What is expected. Every line from the one with "right elbow: (24, 89, -7)" to the one with "left ankle: (72, 166, -11)", including those two, is to be copied exactly; all other lines of the entries below are left out.

Given records.
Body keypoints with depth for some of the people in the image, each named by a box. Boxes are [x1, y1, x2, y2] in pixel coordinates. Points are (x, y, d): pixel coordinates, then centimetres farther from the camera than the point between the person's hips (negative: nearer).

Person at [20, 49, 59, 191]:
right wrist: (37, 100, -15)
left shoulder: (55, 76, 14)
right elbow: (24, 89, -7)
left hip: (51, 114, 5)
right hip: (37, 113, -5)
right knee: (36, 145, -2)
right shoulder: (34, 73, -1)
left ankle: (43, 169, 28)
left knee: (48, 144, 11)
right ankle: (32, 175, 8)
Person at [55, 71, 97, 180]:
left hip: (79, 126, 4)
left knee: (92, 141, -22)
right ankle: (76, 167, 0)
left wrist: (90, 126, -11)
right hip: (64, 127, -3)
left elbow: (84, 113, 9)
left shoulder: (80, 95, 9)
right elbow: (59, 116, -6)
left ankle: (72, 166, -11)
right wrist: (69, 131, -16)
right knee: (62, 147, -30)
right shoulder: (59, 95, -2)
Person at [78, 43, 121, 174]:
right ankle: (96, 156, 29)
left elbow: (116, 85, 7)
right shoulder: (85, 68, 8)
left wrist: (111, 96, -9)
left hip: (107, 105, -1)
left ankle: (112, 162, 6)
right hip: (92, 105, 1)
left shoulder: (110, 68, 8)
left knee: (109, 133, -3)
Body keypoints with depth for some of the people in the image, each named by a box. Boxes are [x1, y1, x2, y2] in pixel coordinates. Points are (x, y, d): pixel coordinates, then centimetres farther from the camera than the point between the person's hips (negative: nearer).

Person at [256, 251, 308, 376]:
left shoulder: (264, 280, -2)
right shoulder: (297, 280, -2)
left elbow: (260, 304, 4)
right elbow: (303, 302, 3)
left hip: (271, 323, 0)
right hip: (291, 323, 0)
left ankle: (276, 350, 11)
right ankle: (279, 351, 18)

* * *

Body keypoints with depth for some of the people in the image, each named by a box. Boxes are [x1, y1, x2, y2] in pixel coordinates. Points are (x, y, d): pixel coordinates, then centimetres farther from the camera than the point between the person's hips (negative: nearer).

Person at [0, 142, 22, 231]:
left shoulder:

--

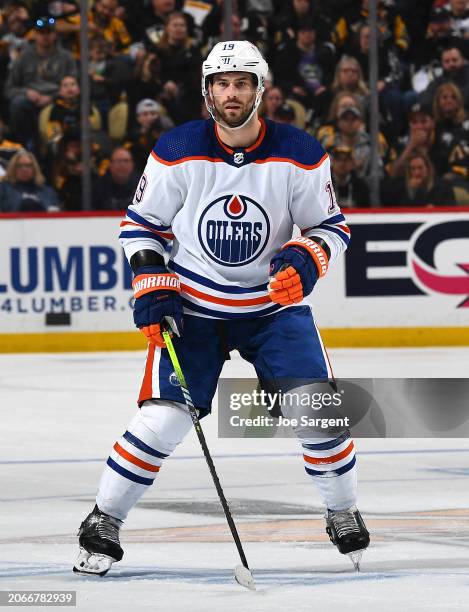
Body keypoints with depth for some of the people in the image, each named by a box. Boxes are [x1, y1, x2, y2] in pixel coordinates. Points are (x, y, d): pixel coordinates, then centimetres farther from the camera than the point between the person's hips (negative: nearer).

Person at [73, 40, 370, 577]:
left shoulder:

Solved exercise.
right elbow: (24, 89, -7)
left hip: (51, 114, 5)
right hip: (37, 113, -5)
right knee: (36, 145, -2)
right shoulder: (34, 73, -1)
left ankle: (43, 169, 28)
left knee: (48, 144, 11)
right ankle: (32, 175, 8)
Person at [55, 71, 97, 180]:
left hip: (79, 126, 4)
left knee: (92, 141, -22)
right ankle: (76, 167, 0)
left wrist: (90, 126, -11)
right hip: (64, 127, -3)
left elbow: (84, 113, 9)
left shoulder: (80, 95, 9)
right elbow: (59, 116, -6)
left ankle: (72, 166, -11)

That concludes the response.